Join Us In Person!
The Haw River Assembly is hosting the nationally recognized Wild & Scenic Film Festival in person again – and this time we’re giving you two screenings!
Join us for a night of environmental and adventure films that depict the beauty of the natural world, the challenges facing our planet, especially climate change, and the work communities are doing to protect people and the environment. The films inspire activism and call us all to protect the places we love.
Tickets Available Online Soon
Tuesday, November 2 Carolina Theater, Greensboro
Enjoy a night of fun in Downtown Greensboro for our first screening at the Carolina Theatre. Doors will open at 6PM, so stop by early to meet our sponsors for the evening, get your raffle tickets, purchase some popcorn, beer or wine and get comfortable for an evening where activism gets inspired. The show will begin at 7PM – tickets available online soon!
Thursday, November 4 Varsity Theater, Chapel Hill
Enjoy a night of fun in the heart of Chapel Hill for our fifth annual screening of the Wild & Scenic Film Festival at the Varsity Theatre.
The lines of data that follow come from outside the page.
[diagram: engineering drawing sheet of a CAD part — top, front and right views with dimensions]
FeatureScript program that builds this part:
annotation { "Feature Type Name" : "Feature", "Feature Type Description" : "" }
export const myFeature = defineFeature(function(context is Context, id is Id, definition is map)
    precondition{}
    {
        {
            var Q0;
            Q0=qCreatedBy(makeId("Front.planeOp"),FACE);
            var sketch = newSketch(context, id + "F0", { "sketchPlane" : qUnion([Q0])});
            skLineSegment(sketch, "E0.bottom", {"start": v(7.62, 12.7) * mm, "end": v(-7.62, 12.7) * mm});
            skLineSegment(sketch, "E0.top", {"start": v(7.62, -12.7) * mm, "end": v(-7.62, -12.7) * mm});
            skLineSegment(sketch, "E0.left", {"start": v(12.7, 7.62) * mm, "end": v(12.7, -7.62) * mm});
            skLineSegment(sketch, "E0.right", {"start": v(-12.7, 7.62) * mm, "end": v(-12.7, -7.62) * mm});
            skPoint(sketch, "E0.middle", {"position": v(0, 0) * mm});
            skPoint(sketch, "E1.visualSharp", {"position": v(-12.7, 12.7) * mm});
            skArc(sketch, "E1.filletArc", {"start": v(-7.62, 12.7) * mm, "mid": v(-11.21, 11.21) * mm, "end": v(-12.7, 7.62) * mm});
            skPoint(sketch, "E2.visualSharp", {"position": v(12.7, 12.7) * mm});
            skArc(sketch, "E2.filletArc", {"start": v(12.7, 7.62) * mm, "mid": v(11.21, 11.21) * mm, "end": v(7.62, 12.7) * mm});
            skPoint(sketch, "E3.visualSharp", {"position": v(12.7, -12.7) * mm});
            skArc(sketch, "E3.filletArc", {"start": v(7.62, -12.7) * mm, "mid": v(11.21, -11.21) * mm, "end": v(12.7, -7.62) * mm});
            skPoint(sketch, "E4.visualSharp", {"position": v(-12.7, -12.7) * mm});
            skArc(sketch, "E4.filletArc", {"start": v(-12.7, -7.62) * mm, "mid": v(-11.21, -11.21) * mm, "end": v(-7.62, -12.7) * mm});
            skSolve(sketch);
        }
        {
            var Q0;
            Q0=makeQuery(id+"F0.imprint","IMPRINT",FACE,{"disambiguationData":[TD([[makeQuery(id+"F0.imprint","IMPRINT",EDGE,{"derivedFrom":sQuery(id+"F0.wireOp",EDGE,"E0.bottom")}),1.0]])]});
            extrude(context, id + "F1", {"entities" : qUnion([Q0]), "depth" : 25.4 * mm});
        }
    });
Doors will open at 6:30PM, so stop by early to meet our sponsors for the evening, get your raffle tickets, purchase some popcorn, beer or wine and get comfortable for an evening where activism gets inspired. The show will begin at 7PM – tickets available online soon!
Matagi Mālohi: Strong Winds –The Pacific Climate Warriors, born out of the low-lying Pacific Islands, are an indigenous and youth lead movement who now have been on the front lines of climate change for decades — their rally cry is “we are not drowning, we are fighting.” In their own words “Matagi Mālohi tells the story of our journey to uplift our people and shape a narrative that paints us not as victims of the climate crisis but as the leaders, the healers, the nurturers, the artists, the gardeners, the growers, the seafarers, and the navigators we are.”
A Fisher’s Right to Know – Fishers throughout East Alabama depend on the mighty Coosa River for food, recreation, and a family pastime that goes back generations. But do fishermen and women–and their families -have a right to know which fish are safe to consume? Not currently in Alabama, the River State. Coosa Riverkeeper and other advocates are working to give fishers across the entire state that right.
Baked Fish – What happens if there is so much plastic waste floating in the oceans that the fish disappear? Baked Fish – Peix al forn is an ironic vision of the future.
Dear Mother Nature – Wyn Wiley (he/him), aka Pattie Gonia (she/her), has made waves over the past year as an environmental advocate drag queen. We follow Wyn as he travels to Hawaii to see first-hand the impacts of careless consumption and plastics on Mother Nature. Wyn meets with scientists, non-profit leaders, volunteers, then rallies the Pattie community to lead a beach clean-up. Ultimately, Wyn partners with sustainable fashion designer, Angela Luna, to create three dresses that personify the plastics crisis.
A Message from the Future of Paradise – In 2018, the historic Camp Fire destroyed the town of Paradise, CA and killed 85 people. In its wake, the community gathered to talk about their values and enact them in the rebuilding. Their vision ensured housing and employment for the survivors, and an economy and community that are resilient in disaster and in harmony with nature. A Message From The Future of Paradise is set 50 years in the future and reflects on the rebuilding process in Paradise. It is comprised of 12 original paintings documented from start to finish with stop-motion. Stroke by stroke the artist creates each painting, mirroring the process of a community manifesting a vision. With each step, the vision becomes clearer. The film is a blueprint for communities around the world who are facing disastrous conditions and seek to create a better world.
Water Flows Together – Through the voice of Colleen Cooley, one of the few female Diné (Navajo) river guides on the San Juan River, Water Flows Together elevates the importance of acknowledging Indigenous land in outdoor recreation. The film is a meditation on the challenges Colleen and her community have faced, the kinship she has with the San Juan River, and the unique opportunities her role as a river guide affords as she seeks to create positive change.
Here We Stand – For generations, conservation has been about keeping people from places. Now, Save the Redwoods League and Teresa Baker ask what it would look like for conservation to include all people, even those that normally are in the margins.
24 Leeches – One part family adventure, one part environmental film, 24 Leeches is a tribute to a father’s best friend and adventure partner, his 10-year-old son. 24 Leeches documents a family canoe adventure to the Slate Islands of Ontario, Canada and more importantly a way of life.
Strike with Us – 9 year old Hawkeye Huey has been hearing a lot about climate change and the climate crisis we are facing, and it’s freaking him out! He – and every other child – has the right to a safe environment. This film was built to help support and drive attention to the ongoing Youth Climate Strikes happening around the world demanding action from our politicians. If you are freaked out too, then join us, and students around the world, in this fight.